Vulnerability & Fragility
The fragility we feel, because of the fears that we carry, causes us to hardly ever touch the moment of the now because we are too busy telling it how it should be!
We carry in my journey a vulnerable self and a fragile self that feels it can be hurt or broken. It was born in the pain of what was and carries the fear to what may or may not be. Its presence makes us feel we are not enough, that we need ‘more’ of what we do not have to be whole, to be happy.
We also carry a vulnerable self that is unfettered to the yesterdays. It allows what is to be what is. It is open and sensitive to the enormity of the moments of life.
Do not confuse the two, for one lives in fear, the other in love, and it is only love that can dissolve the illusion of fear.

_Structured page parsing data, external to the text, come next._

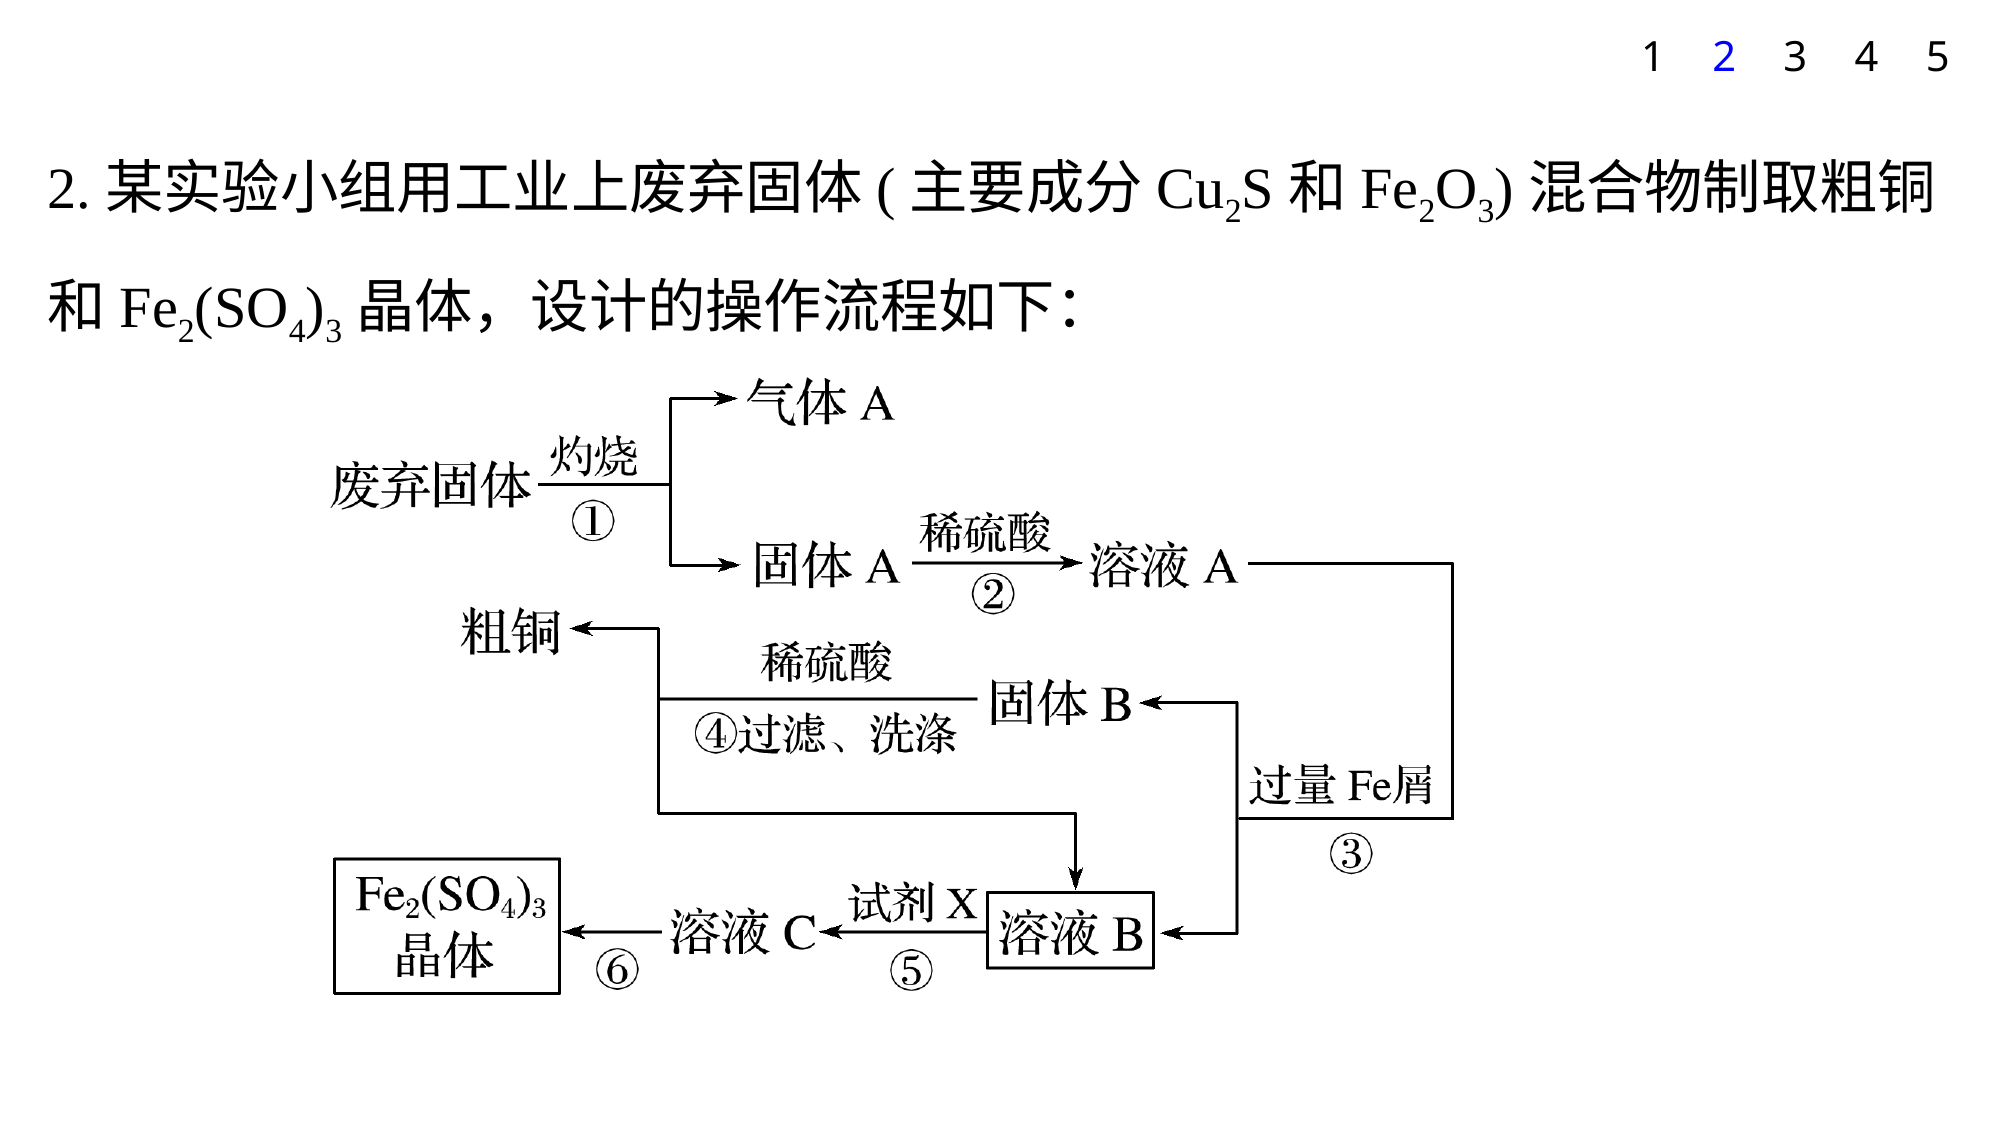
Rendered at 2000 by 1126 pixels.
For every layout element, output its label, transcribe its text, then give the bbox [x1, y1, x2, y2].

text_box 2 [1697, 7, 1757, 102]
picture [298, 362, 1469, 1012]
text_box 1 [1625, 7, 1685, 102]
text_box 5 [1910, 7, 1970, 102]
text_box 4 [1839, 7, 1899, 102]
text_box 2.某实验小组用工业上废弃固体(主要成分Cu2S和Fe2O3)混合物制取粗铜和Fe2(SO4)3晶体，设计的操作流程如下： [32, 102, 1981, 357]
text_box 3 [1768, 7, 1828, 102]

When we feel the fragile self, we look through the eyes of fear and become closed and cold. It carries a sense of ‘woe is me’ and makes me strengthen the defenses that isolate us from the world. When it is present we go against our true nature and think ourself lesser or greater than all that we see. We become hard in our protection of what we have and fight to get what we think we do not have. Closing our heart to the grace of life, we become fractured and alone.
When I was young I was comfortable in my state of vulnerability. Innocent, trusting and open, I was untarnished by life, happy to be who I was. This was before I was taught that I was not enough, before I felt fragile in the face of life’s inhumanity.
I do see how this sense of fragility has turned the adventure of life into a timid affair. Life can be tough and the world can, at times, seem an unsafe place to be. This sense of fragility has also been compounded by the false prophets of calamity and greed that are perpetuated by the media and the world of commerce.
But as my self-care grows, I do recognise more often, that this sense of fragility is a signpost, a warning, of my immanent inhumane attitude to myself or others, so I soften, lay down my swords of derision and call upon the vulnerability of me to reappear.
When I can do this, I look back on my fragile self and the fears that it carries, and it seems such a silly thing to do, to huff and puff at life. But no doubt I will do it again, probably within the hour, and fall back into the illusion of fear.
When we feel our vulnerable self we become aware of the humanity of life, its richness and its unconquerable spirit. we become awake to the moment of life, naked and unclothed of expectations and conditions.
The vulnerability within us carries an innocence that has no thoughts of how things should or should not be, only a wonder that life is so.
Within the place of vulnerability, we cease the war and allow what is to be what it is. The secrets we battled to find in our fragile self reveal themselves, and the view can be breathtaking. We feel the truth of who we are; a part of all that we see, no lesser or greater than a flower or a tree, another person or a god.
When we settle into our vulnerability, we heal my lost self and embrace the whole of ourselves.
We reunite the family of who we are. We know again that we need nothing more to be who we are, that who we are is OK, is enough. And that knowing is everything because it is the deeper truth of who we are.
Within our vulnerability, there is an indomitable strength.
As I try to hold onto the subtlety of this vulnerable self, my fragile self is never far away, whispering in my ear ‘this innocence should not be exposed’, ‘take up the hard mantel of careless intention again’. It so wants me to be the strengths that make me weak unto myself, strengths that have no care for the soul of myself. It will say that I am unworthy, not strong enough, not bright enough, not wise enough to accept this vulnerability as a truth of myself. But this is the illusion of fear, for within my vulnerability there is an indomitable strength.